Así conocí a Antonio Burgos desde la prensa escrita. Irónico, satírico, mordaz, sentido, sin medias tintas y con la lengua prestá para decir verdades que, para otros, pueden ser chinos peluos lanzados a discreción y ¡Ay a quien atine!
Reconozco mi admiración por este hombre. Un sevillano gaditanizado -como ya dije en alguna ocasión- por obra y gracia de mi Tacita de Plata. Capaz de enamorarte al hablar de Sevilla, sus usos, sus costumbres, su ser... Y de maravillarte cuando nombra a su Cádiz, dando que pensar qué tesoros le habrá mostrado esta cajita plateá para dejarlo absorto en su salada claridad.
Confieso que su estilo desairado y vivaz me provoca envidia de alumno. ¡De alumno..! ¡Quia! De admirador sin más, que aprende que el lenguaje es tan hermoso como guerrero y lo mismo te regala poesía que te clava una daga con maestría y saber estar. No es necesario ser soez para desagradar ni pomposo para deleitar.

| Información extraída |
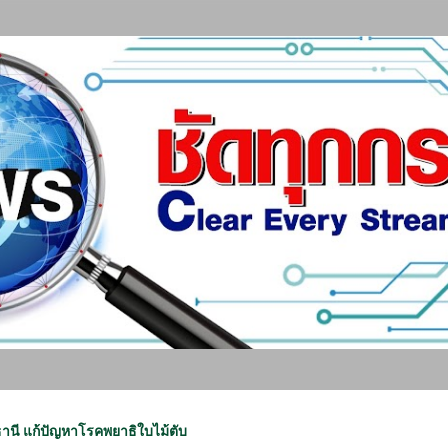
ข้ามไปที่เนื้อหาหลัก
ธานี แก้ปัญหาโรคพยาธิใบไม้ตับ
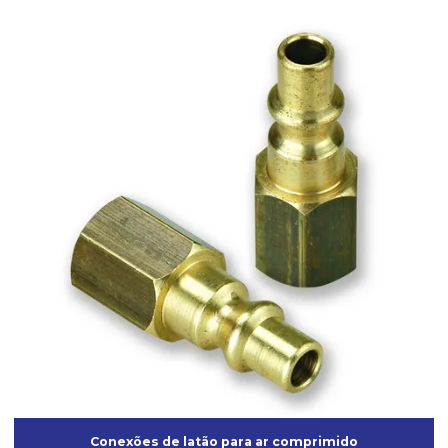
Lixadeira roto-orbital elétrica
Lixadeira roto-orbital pneumática
Lixadeira roto orbital profissional
Lixadeira roto orbital a venda
Mangueira de Borracha para ar Comprimido
Mangueira industrial para ar comprimido
Máscara semi facial
Misturador elétrico para tinta
Onde comprar aerógrafo para maquiagem
Pistola para aplicação de textura
Pistola para emborrachamento
Pistola de pintura de alta pressão
Conexões de latão para ar comprimido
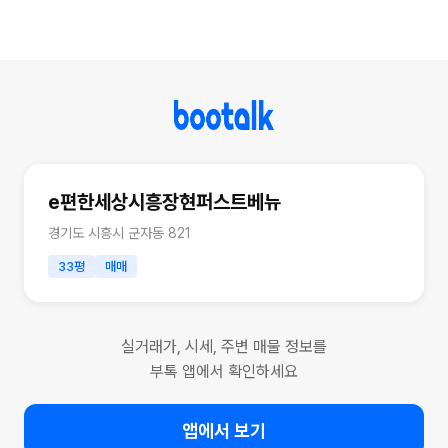
e편한세상시흥장현퍼스트베뉴
경기도 시흥시 군자동 821
33평
매매
실거래가, 시세, 주변 매물 정보를
부톡 앱에서 확인하세요
앱에서 보기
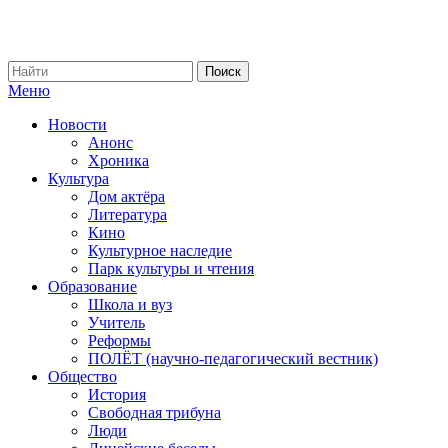
Меню
Новости
Анонс
Хроника
Культура
Дом актёра
Литература
Кино
Культурное наследие
Парк культуры и чтения
Образование
Школа и вуз
Учитель
Реформы
ПОЛЁТ (научно-педагогический вестник)
Общество
История
Свободная трибуна
Люди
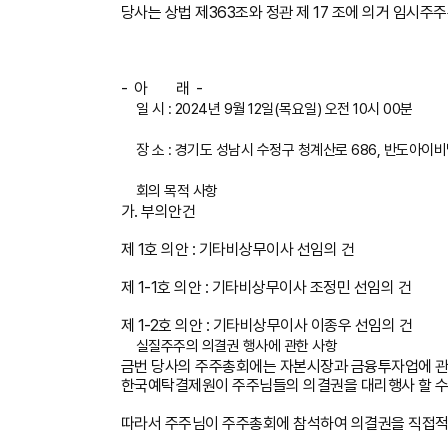
당사는 상법 제363조와 정관 제 17 조에 의거 임시
- 아 래 -
일 시 : 2024년 9월 12일(목요일) 오전 10시 00분
장 소 : 경기도 성남시 수정구 청계산로 686, 반도아이
회의 목적 사항
가. 부의안건
제 1호 의안 : 기타비상무이사 선임의 건
제 1-1호 의안 : 기타비상무이사 조정민 선임의 건
제 1-2호 의안 : 기타비상무이사 이종우 선임의 건
실질주주의 의결권 행사에 관한 사항
금번 당사의 주주총회에는 자본시장과 금융투자업에 관한 법률
한국예탁결제원이 주주님들의 의결권을 대리행사 할 수
따라서 주주님이 주주총회에 참석하여 의결권을 직접적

| Enunciado de la tarea |
Reproduce sin cambios el fragmento del texto sobre Antonio Burgos que va desde "Así conocí a" hasta "su salada claridad.", ambos incluidos.

| Resultado del ejercicio |
Así conocí a Antonio Burgos desde la prensa escrita. Irónico, satírico, mordaz, sentido, sin medias tintas y con la lengua prestá para decir verdades que, para otros, pueden ser chinos peluos lanzados a discreción y ¡Ay a quien atine!
Reconozco mi admiración por este hombre. Un sevillano gaditanizado -como ya dije en alguna ocasión- por obra y gracia de mi Tacita de Plata. Capaz de enamorarte al hablar de Sevilla, sus usos, sus costumbres, su ser... Y de maravillarte cuando nombra a su Cádiz, dando que pensar qué tesoros le habrá mostrado esta cajita plateá para dejarlo absorto en su salada claridad.